▸ Фрагмент документа

-*-

Такое вольнодумство не очень пугало его. Участник Отечественной войны 1812 года и заграничных походов, Киселев жил теми же интересами, дышал той же атмосферой, что и его сверстники — будущие декабристы. На Киселева, вернувшегося на родину, Россия произвела такое же гнетущее впечатление, как и на них. В 1816 году он подал царю записку «О постепенном уничтожении рабства в России», в которой доказывал, что освобождение крестьян безусловно в интересах «коренного русского дворянства».
Александр I похоронил записку Киселева, как и многие подобные записки, а Киселев, который, по его собственным словам, свято исповедовал религию монархизма, не пытался найти другого пути для воплощения своих идей.
Либеральные настроения не мешали Киселеву очень заботливо относиться к своей карьере. В одном частном письме, давая характеристики всем генералам 2-й армии, Киселев и себе дал очень выразительную и меткую характеристику: «Умен, но еще более самонадеян, поэтому может принести пользу. Честен и готов жертвовать собой ради службы. При малейшем (вызванном им) недовольстве пожертвует всем, чтобы удовлетворить свое самолюбие». К этому можно было бы прибавить: «Старается сочетать либеральные идеи с интересами царской службы, но отнюдь не в ущерб службе и своей карьере».

-*-

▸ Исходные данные

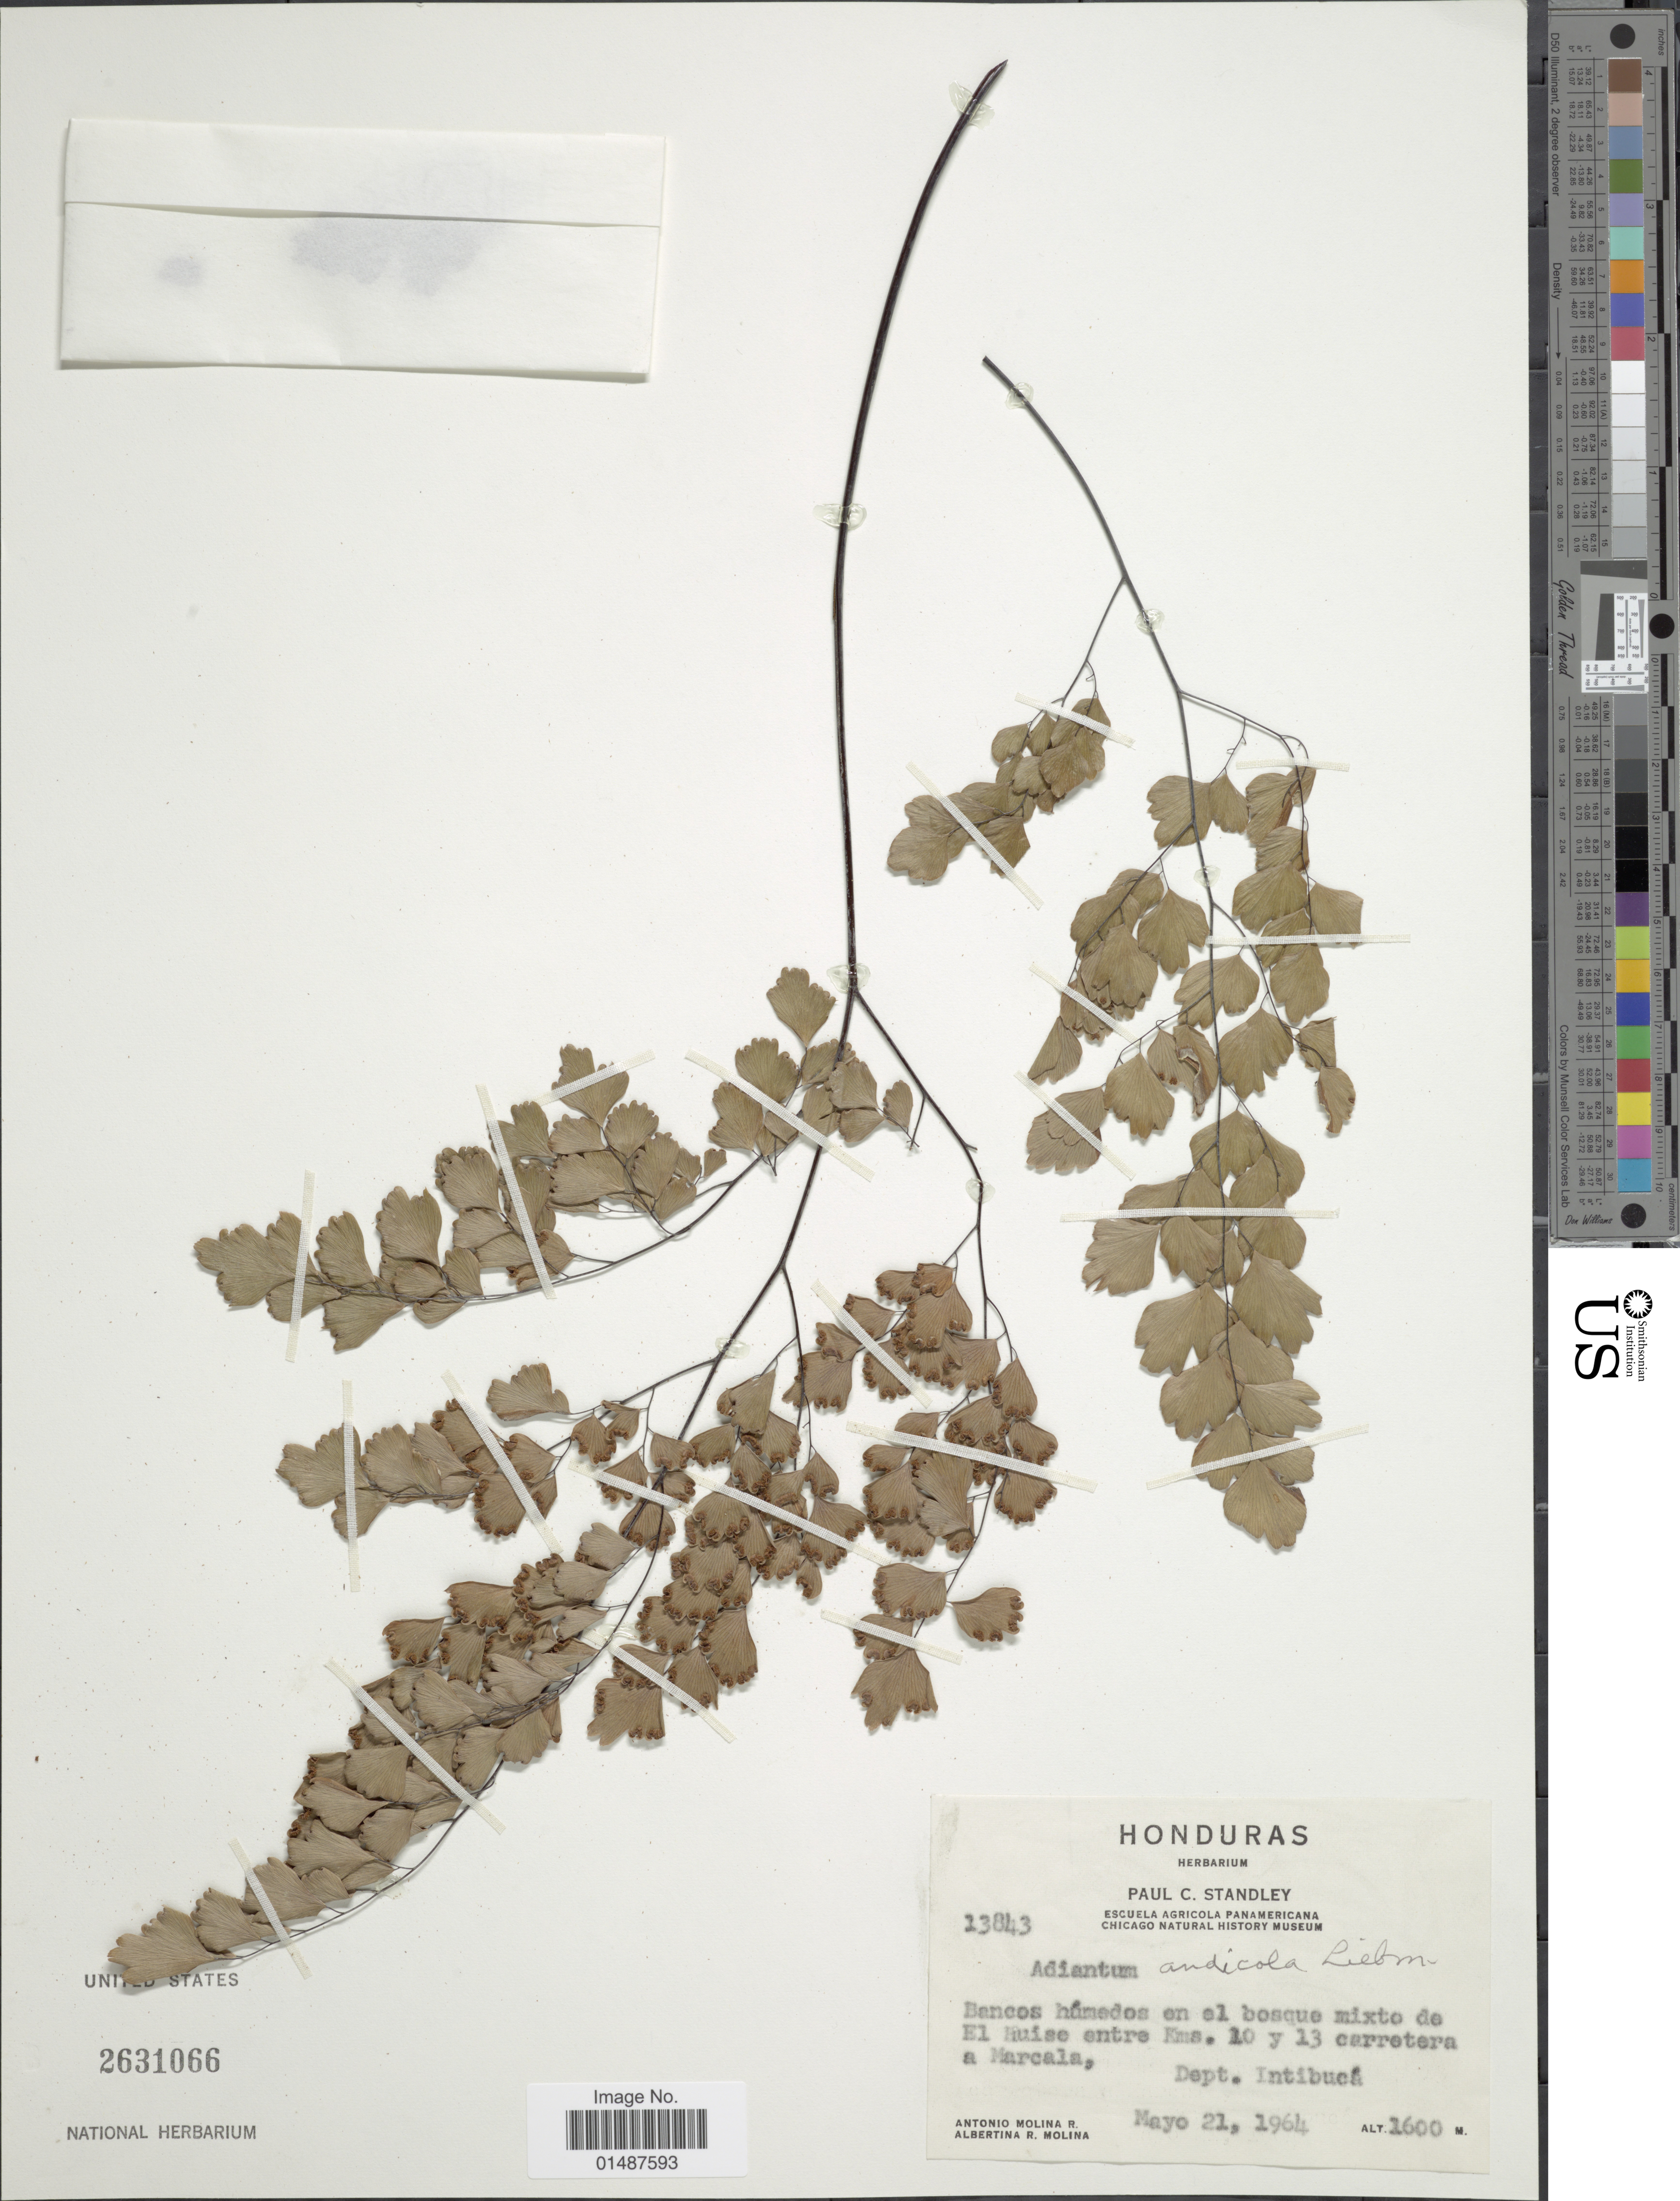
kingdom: Plantae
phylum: Tracheophyta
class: Polypodiopsida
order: Polypodiales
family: Pteridaceae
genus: Adiantum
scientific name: Adiantum andicola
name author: Liebm.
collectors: A. Molina R. & A. R. Molina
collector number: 13843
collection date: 1964-05-21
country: Honduras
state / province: Intibuca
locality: El Huise entre Kms. 10 y 13 carretera a Marcala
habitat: Bancos humedos en el bosque mixto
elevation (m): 1600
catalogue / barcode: US 2631066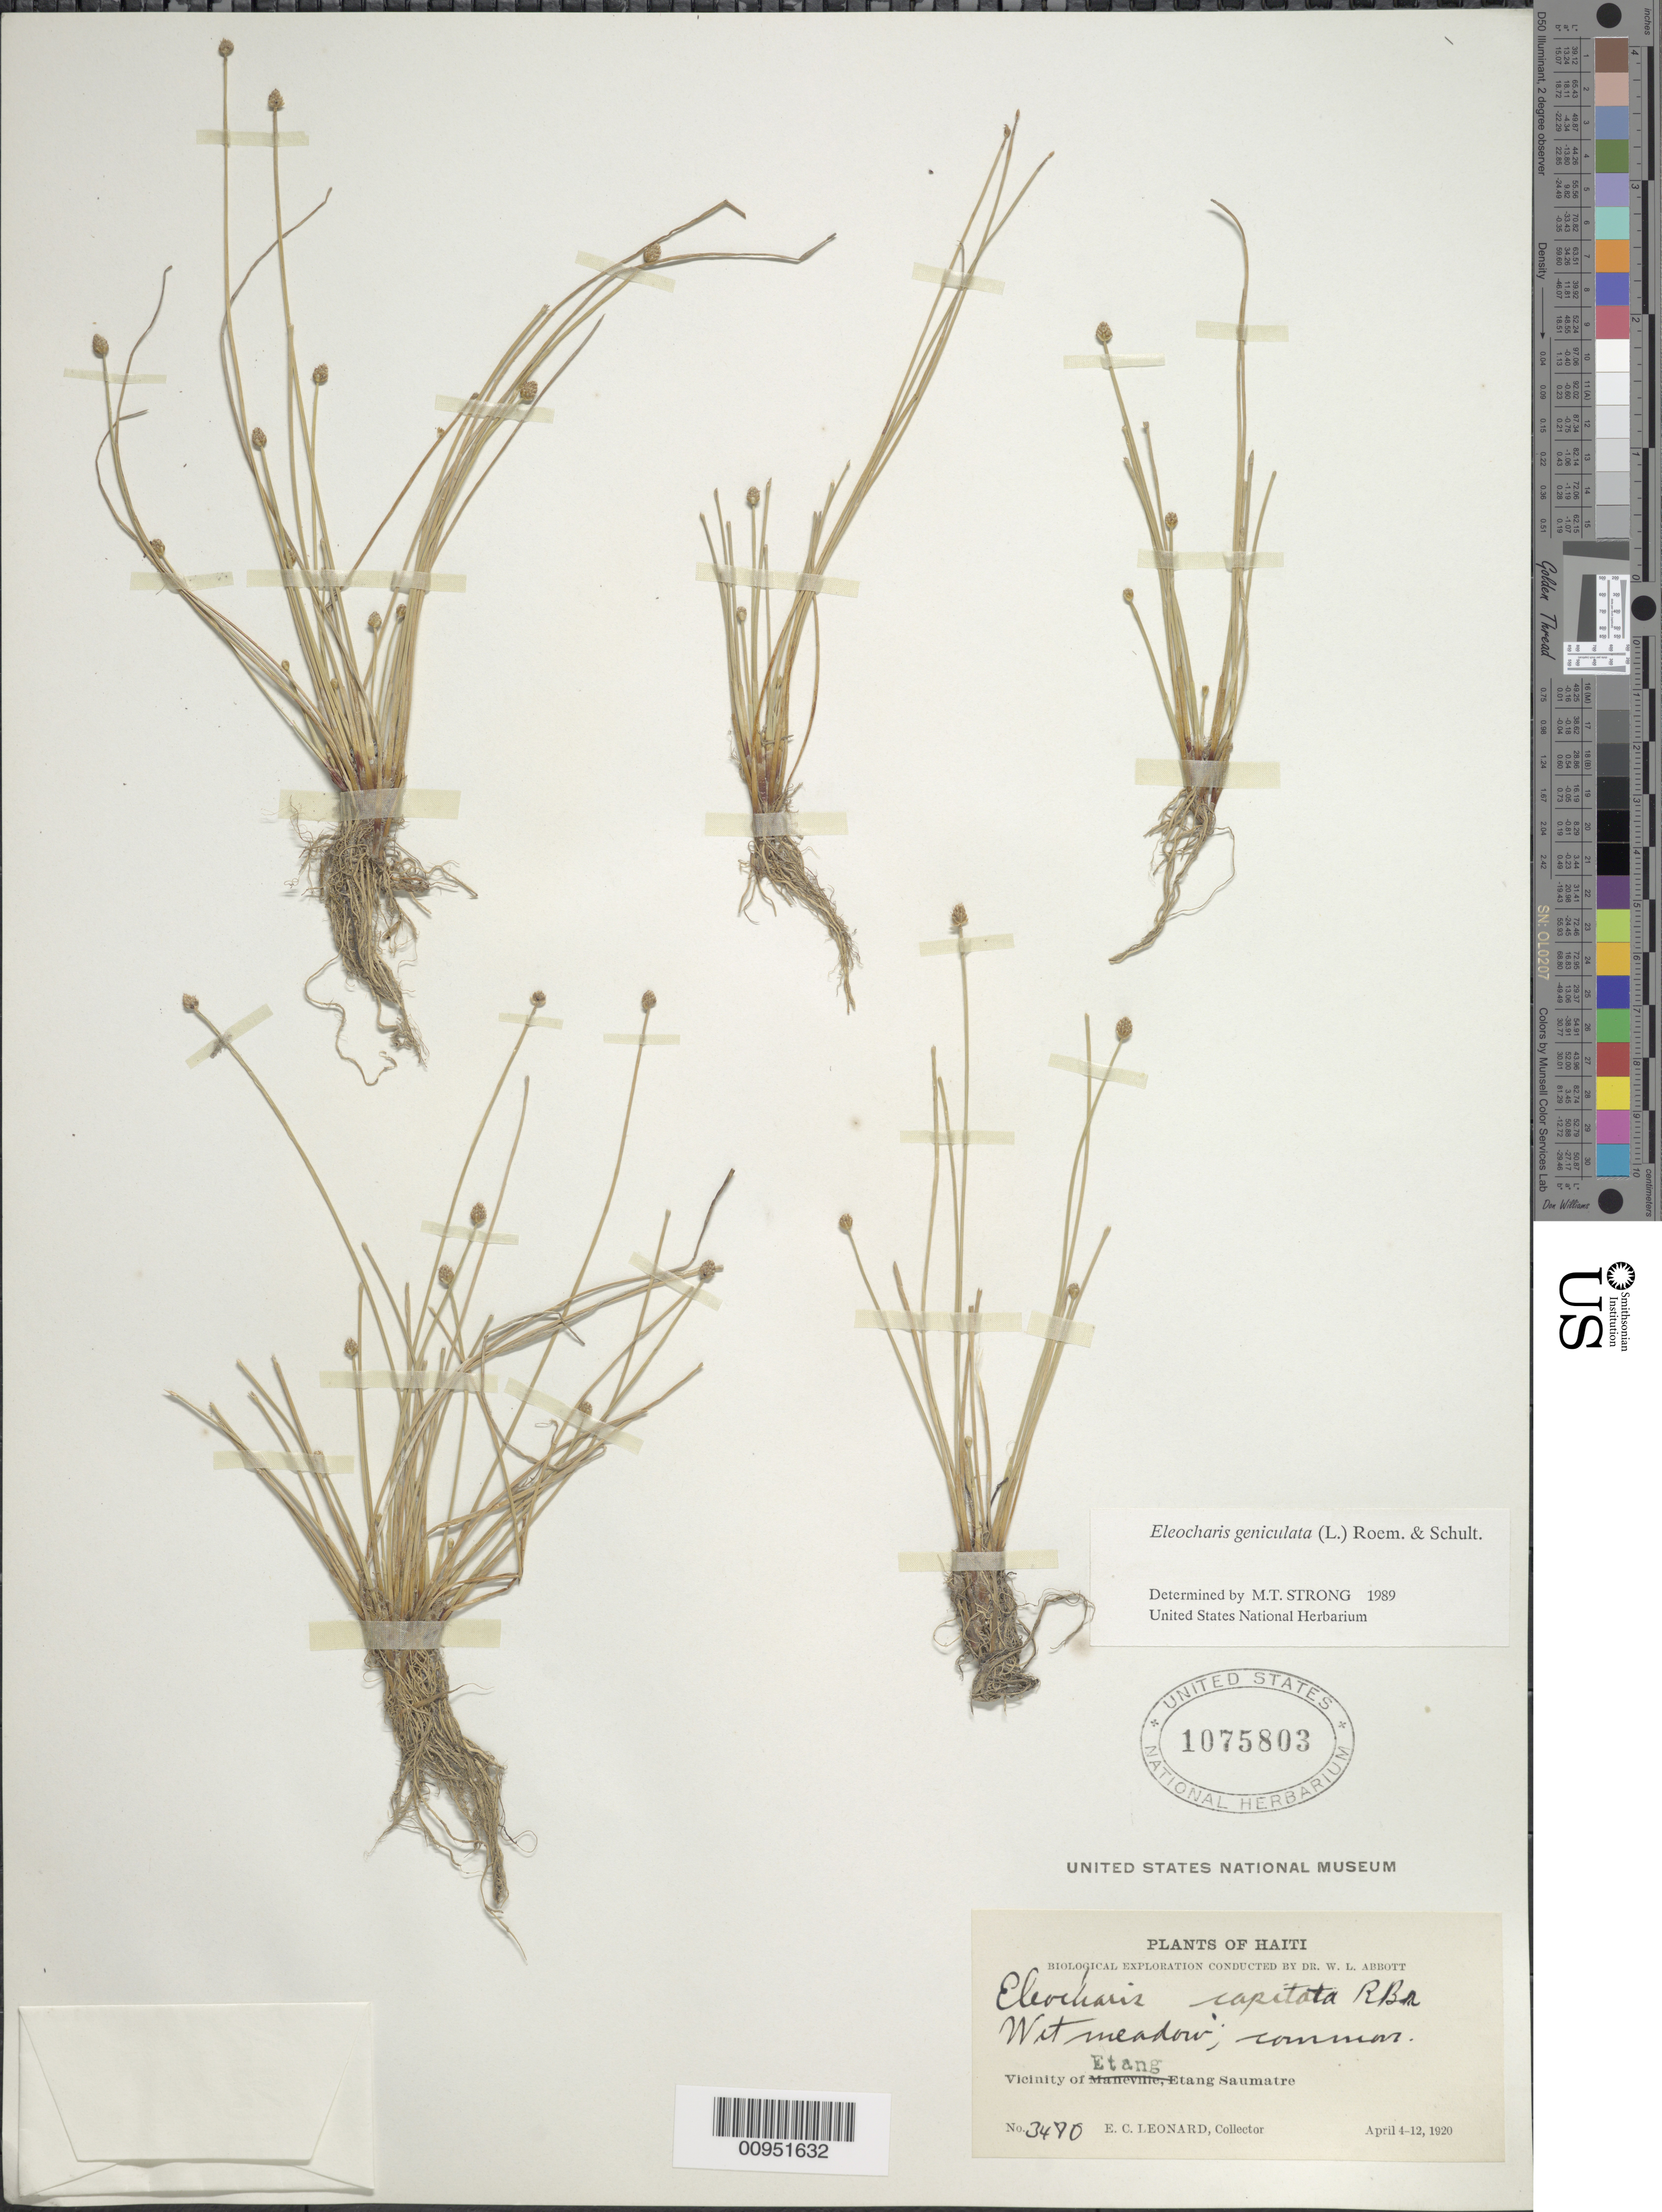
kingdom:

-*-

▸ Условия заданий
(A) Напечатайте из текста о Киселеве дословно отрывок, начиная со слов «Такое вольнодумство не» и заканчивая словами «воплощения своих идей.» включительно.
(B) Ответьте по тексту о Киселеве на вопросы, пометив ответы так же:
(i) В каком году Киселев подал царю записку об уничтожении рабства?
(ii) Какую религию, по собственным словам Киселева, он свято исповедовал?
(iii) Генералам какой армии Киселев дал характеристики в частном письме?
Эти данные никак не связаны с текстом о Киселеве.

▸ Ответы по заданиям
(A)
Такое вольнодумство не очень пугало его. Участник Отечественной войны 1812 года и заграничных походов, Киселев жил теми же интересами, дышал той же атмосферой, что и его сверстники — будущие декабристы. На Киселева, вернувшегося на родину, Россия произвела такое же гнетущее впечатление, как и на них. В 1816 году он подал царю записку «О постепенном уничтожении рабства в России», в которой доказывал, что освобождение крестьян безусловно в интересах «коренного русского дворянства».
Александр I похоронил записку Киселева, как и многие подобные записки, а Киселев, который, по его собственным словам, свято исповедовал религию монархизма, не пытался найти другого пути для воплощения своих идей.

(B)
(i) В 1816 году.
(ii) Религию монархизма.
(iii) 2-й армии.